OCCUPIED JERUSALEM (AFP)
Israeli planes on Thursday hit targets in the northern Gaza Strip effectively ending an undeclared truce that led to a drop in violence, the Israeli armed forces announced.
Israel's attack came after a dozen rockets were fired towards southern Israel from the Gaza Strip, with the projectiles causing no harm.
"The Israeli air force raid targeted a rocket launch that was ready to fire in the Beit Hanun area in the northern Gaza Strip," an Israeli army spokesman told AFP.
"Twelve rockets were fired from Gaza towards southern Israel overnight," he added. "Two of the rockets exploded at Sderot, damaging a building, but without injuring anybody."

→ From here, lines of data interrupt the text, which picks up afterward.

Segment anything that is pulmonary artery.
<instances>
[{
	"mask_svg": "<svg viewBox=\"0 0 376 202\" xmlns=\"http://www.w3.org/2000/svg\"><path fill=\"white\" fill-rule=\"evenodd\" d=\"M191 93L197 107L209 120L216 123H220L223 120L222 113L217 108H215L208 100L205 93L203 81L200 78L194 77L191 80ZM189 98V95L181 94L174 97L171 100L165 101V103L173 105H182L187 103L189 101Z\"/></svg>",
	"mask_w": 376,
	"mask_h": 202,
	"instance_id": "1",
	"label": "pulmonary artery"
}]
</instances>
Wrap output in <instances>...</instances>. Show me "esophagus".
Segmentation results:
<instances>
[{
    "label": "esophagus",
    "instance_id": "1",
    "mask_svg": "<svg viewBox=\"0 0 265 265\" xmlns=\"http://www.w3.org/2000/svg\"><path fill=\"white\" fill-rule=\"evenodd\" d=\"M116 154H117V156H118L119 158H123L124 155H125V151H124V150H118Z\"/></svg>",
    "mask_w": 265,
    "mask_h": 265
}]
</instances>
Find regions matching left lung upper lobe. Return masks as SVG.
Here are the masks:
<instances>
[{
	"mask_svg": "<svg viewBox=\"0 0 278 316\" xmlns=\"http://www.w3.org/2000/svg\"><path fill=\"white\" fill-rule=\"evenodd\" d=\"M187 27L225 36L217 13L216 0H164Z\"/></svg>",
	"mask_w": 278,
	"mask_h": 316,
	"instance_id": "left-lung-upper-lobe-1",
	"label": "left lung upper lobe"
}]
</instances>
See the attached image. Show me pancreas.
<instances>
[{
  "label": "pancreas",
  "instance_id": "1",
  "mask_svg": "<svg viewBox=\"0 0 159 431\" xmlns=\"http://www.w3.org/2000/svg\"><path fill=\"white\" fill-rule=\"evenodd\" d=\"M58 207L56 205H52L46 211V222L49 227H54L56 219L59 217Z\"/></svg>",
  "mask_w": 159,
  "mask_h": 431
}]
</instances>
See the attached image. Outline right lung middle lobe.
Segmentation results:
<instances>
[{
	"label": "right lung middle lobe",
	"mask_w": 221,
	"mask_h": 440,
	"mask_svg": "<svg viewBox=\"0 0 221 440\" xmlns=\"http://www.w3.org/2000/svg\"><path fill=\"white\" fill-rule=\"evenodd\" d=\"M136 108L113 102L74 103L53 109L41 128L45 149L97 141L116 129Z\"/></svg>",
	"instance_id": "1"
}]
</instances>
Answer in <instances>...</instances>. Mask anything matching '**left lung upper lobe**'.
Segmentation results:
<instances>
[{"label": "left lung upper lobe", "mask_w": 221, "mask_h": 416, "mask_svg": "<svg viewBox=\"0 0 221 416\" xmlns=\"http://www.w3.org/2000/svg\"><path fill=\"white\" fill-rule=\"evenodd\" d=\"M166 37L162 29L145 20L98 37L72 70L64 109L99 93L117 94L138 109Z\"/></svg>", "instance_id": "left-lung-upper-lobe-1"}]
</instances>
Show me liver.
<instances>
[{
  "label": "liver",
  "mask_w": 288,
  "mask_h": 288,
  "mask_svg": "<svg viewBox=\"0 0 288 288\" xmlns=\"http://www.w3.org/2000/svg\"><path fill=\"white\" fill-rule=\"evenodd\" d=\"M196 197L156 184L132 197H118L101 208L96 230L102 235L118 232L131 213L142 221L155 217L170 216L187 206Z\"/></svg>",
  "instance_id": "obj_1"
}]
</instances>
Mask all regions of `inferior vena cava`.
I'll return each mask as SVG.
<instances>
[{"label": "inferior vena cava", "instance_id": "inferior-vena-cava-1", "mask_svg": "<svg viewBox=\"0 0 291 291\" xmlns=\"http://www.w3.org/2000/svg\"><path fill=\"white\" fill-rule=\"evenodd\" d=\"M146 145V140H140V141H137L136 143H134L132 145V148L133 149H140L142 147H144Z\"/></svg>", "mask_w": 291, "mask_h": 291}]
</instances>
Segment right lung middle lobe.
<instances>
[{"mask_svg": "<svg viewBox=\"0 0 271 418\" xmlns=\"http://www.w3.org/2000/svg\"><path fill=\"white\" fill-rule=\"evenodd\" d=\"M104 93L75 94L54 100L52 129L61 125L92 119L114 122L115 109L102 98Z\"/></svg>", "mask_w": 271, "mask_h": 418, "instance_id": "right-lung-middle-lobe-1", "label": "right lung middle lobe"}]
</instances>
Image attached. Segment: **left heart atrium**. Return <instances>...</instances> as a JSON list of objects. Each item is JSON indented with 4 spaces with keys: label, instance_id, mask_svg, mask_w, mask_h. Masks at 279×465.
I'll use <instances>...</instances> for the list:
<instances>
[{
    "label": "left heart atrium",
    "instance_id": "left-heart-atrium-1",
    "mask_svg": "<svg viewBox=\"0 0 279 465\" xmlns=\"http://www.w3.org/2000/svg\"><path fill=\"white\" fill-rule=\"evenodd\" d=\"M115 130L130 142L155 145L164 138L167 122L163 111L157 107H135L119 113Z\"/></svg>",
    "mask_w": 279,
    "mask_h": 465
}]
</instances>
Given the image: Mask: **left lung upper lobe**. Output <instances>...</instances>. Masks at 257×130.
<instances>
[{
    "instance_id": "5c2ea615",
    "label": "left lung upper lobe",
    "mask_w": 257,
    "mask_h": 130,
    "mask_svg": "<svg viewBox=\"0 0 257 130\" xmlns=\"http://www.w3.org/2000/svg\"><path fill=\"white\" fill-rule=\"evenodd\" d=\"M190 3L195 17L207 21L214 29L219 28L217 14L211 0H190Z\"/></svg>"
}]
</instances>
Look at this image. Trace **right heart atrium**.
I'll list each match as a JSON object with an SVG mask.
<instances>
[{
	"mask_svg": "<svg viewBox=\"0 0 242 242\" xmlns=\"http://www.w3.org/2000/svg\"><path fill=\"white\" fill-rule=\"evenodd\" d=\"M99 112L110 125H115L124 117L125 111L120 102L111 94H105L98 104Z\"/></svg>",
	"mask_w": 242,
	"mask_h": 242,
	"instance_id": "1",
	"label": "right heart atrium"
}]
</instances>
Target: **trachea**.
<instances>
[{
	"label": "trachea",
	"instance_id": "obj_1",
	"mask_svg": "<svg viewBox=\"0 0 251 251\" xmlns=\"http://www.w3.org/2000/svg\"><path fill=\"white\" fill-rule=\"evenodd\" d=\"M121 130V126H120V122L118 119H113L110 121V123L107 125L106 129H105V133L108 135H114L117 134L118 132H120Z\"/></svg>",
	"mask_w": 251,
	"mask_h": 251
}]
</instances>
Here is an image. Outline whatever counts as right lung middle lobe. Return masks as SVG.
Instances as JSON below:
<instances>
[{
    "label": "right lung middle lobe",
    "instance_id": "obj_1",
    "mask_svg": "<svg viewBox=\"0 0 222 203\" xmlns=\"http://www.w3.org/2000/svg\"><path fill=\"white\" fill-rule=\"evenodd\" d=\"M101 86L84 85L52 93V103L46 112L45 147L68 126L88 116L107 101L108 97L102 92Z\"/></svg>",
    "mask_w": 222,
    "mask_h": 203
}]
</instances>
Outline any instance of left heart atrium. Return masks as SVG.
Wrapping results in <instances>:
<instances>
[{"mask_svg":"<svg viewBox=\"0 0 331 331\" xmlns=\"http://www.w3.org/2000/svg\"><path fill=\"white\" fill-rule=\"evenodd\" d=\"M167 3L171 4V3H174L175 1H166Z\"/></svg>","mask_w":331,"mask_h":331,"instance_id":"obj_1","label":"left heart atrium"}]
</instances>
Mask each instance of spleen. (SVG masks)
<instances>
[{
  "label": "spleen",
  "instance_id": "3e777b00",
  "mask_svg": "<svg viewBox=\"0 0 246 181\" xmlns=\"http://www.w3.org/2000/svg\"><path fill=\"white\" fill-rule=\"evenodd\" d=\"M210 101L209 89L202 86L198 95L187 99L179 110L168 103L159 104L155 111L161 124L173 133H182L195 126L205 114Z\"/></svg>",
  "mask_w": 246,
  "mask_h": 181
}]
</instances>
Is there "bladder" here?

Palestinian hospital officials said no one was hurt in the Beit Hanoun air raid.
Israel and the Palestinians had respected a tacit truce since March 8 which led to a drop in violence.
Israeli undercover agents on Wednesday killed four Palestinian militants, including two senior leaders of the radical Islamic Jihad, in the West Bank town of Bethlehem.
The West Bank dead included Mohammed Shahada, 48, a top leader in the armed wing of the Islamic Jihad movement, and Ahmed al-Balbul, 48, a senior official in the Al-Aqsa Martyrs Brigades, an armed group loosely tied to Palestinian president Mahmoud Abbas's Fatah party, Palestinian security officials said.
The other two men were identified as Imad al-Kamel and Eissa Marzuk, both militants in Islamic Jihad.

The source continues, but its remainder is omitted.